Da oltre vent’anni impegnato nella ricerca sul campo e nella raccolta sistematica di dati sui cosiddetti Fenomeni Energetici Luminosi, Nicola Tosi non parla più soltanto di osservazioni, ma di evidenze costruite nel tempo. Immagini ad alta definizione, riprese in diverse frequenze dello spettro elettromagnetico, registrazioni infrarosse e ultraviolette, misurazioni del calore: un insieme coerente di elementi che, analizzati nel loro complesso, delineano qualcosa di preciso. Non un’illusione, non un evento sporadico, ma un fenomeno reale, ancora sconosciuto, che si manifesta in diverse parti del mondo.

Le caratteristiche di queste luci, osservate e registrate da lui in Italia, sono sorprendenti: innanzitutto, sembrano dotate di un forte campo elettromagnetico, capace di confinare al proprio interno sia la luce che il calore. Non si comportano, quindi, come una sorgente luminosa tradizionale: l’energia che emettono non si disperde nell’ambiente, ma resta circoscritta al fenomeno stesso. Ma c’è di più. Queste manifestazioni non sarebbero isolate. E alcuni esperimenti, spiegati nella seconda parte dell’intervista con Extremamente, indicherebbero proprio questa possibilità. Uno dei luoghi chiave di queste ricerche è la Pietra di Bismantova, una formazione unica per conformazione citata anche da Dante Alighieri nel Purgatorio.

Questa particolare montagna è una sorta di terrazza naturale sospesa sull’Appennino reggiano, da cui si gode una visuale ampia e privilegiata, associata al mistero da sempre nella storia dell’Uomo. È qui che, durante le riprese del documentario La montagna magica di Massimo Dellaglio, Nicola Tosi, insieme a Daniele Gullà, ha a sua volta registrato delle manifestazioni che hanno aperto scenari inattesi: la possibile interazione tra il fenomeno luminoso e chi lo osserva. Al ricercatore, ora, non basta più dimostrare che il fenomeno esiste: il passo successivo è dimostrare che questa intereazione sia reale e dare una risposta alla domanda più complessa: cosa sono davvero i FEL?

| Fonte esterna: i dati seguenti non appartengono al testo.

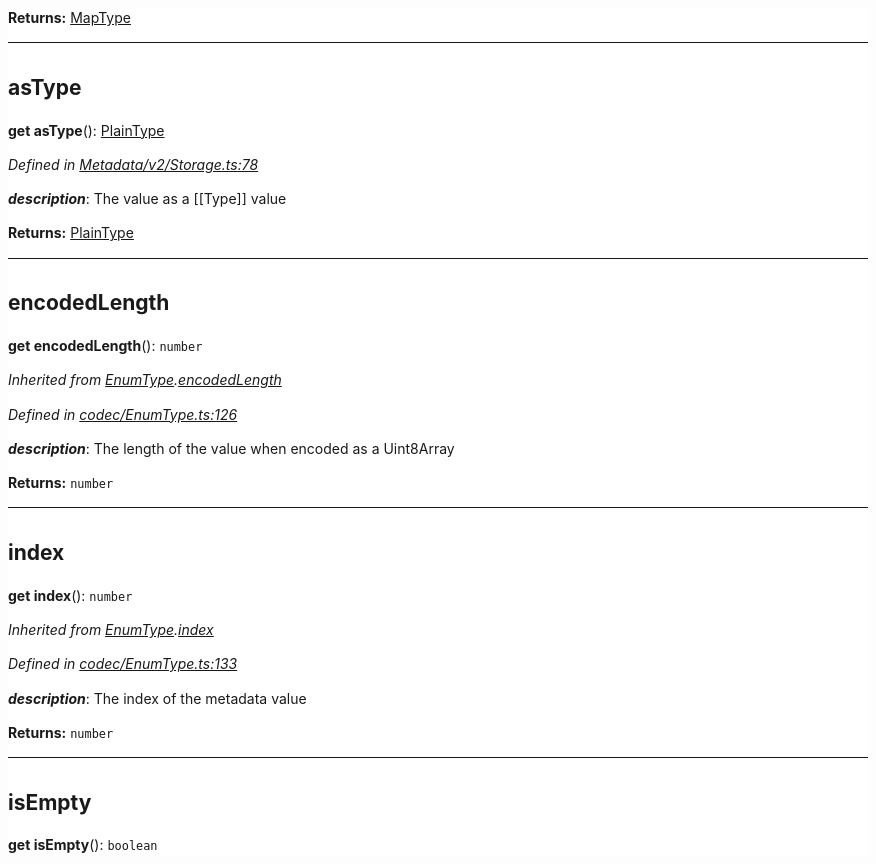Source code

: **Returns:** [MapType](_metadata_v2_storage_.maptype.md)

___
<a id="astype"></a>

##  asType

**get asType**(): [PlainType](_metadata_v0_storage_.plaintype.md)

*Defined in [Metadata/v2/Storage.ts:78](https://github.com/polkadot-js/api/blob/19eb484/packages/types/src/Metadata/v2/Storage.ts#L78)*

*__description__*: The value as a \[\[Type\]\] value

**Returns:** [PlainType](_metadata_v0_storage_.plaintype.md)

___
<a id="encodedlength"></a>

##  encodedLength

**get encodedLength**(): `number`

*Inherited from [EnumType](_codec_enumtype_.enumtype.md).[encodedLength](_codec_enumtype_.enumtype.md#encodedlength)*

*Defined in [codec/EnumType.ts:126](https://github.com/polkadot-js/api/blob/19eb484/packages/types/src/codec/EnumType.ts#L126)*

*__description__*: The length of the value when encoded as a Uint8Array

**Returns:** `number`

___
<a id="index"></a>

##  index

**get index**(): `number`

*Inherited from [EnumType](_codec_enumtype_.enumtype.md).[index](_codec_enumtype_.enumtype.md#index)*

*Defined in [codec/EnumType.ts:133](https://github.com/polkadot-js/api/blob/19eb484/packages/types/src/codec/EnumType.ts#L133)*

*__description__*: The index of the metadata value

**Returns:** `number`

___
<a id="isempty"></a>

##  isEmpty

**get isEmpty**(): `boolean`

Qui il discorso si fa inevitabilmente più audace. Tosi non propone certezze, ma ipotesi. Il suo lavoro si inserisce in un contesto più ampio, che vede anche la collaborazione con l’astrofisico Massimo Teodorani. Proprio Teodorani ha recentemente pubblicato un articolo scientifico in cui ipotizza che le luci di Hessdalen – fenomeni del tutto simili a quelli osservati da Tosi in Italia – possano essere una forma di vita senziente. Un’idea che, per quanto possa sembrare estrema, non è lontana dalle riflessioni dello stesso Tosi. Anni di osservazioni lo hanno portato a considerare la possibilità che questi fenomeni possiedano una sorta di “forma mentis”, una capacità di risposta, forse persino di interazione intelligente. Ma a questo punto la domanda diventa ancora più radicale: cosa definiamo davvero come vita intelligente?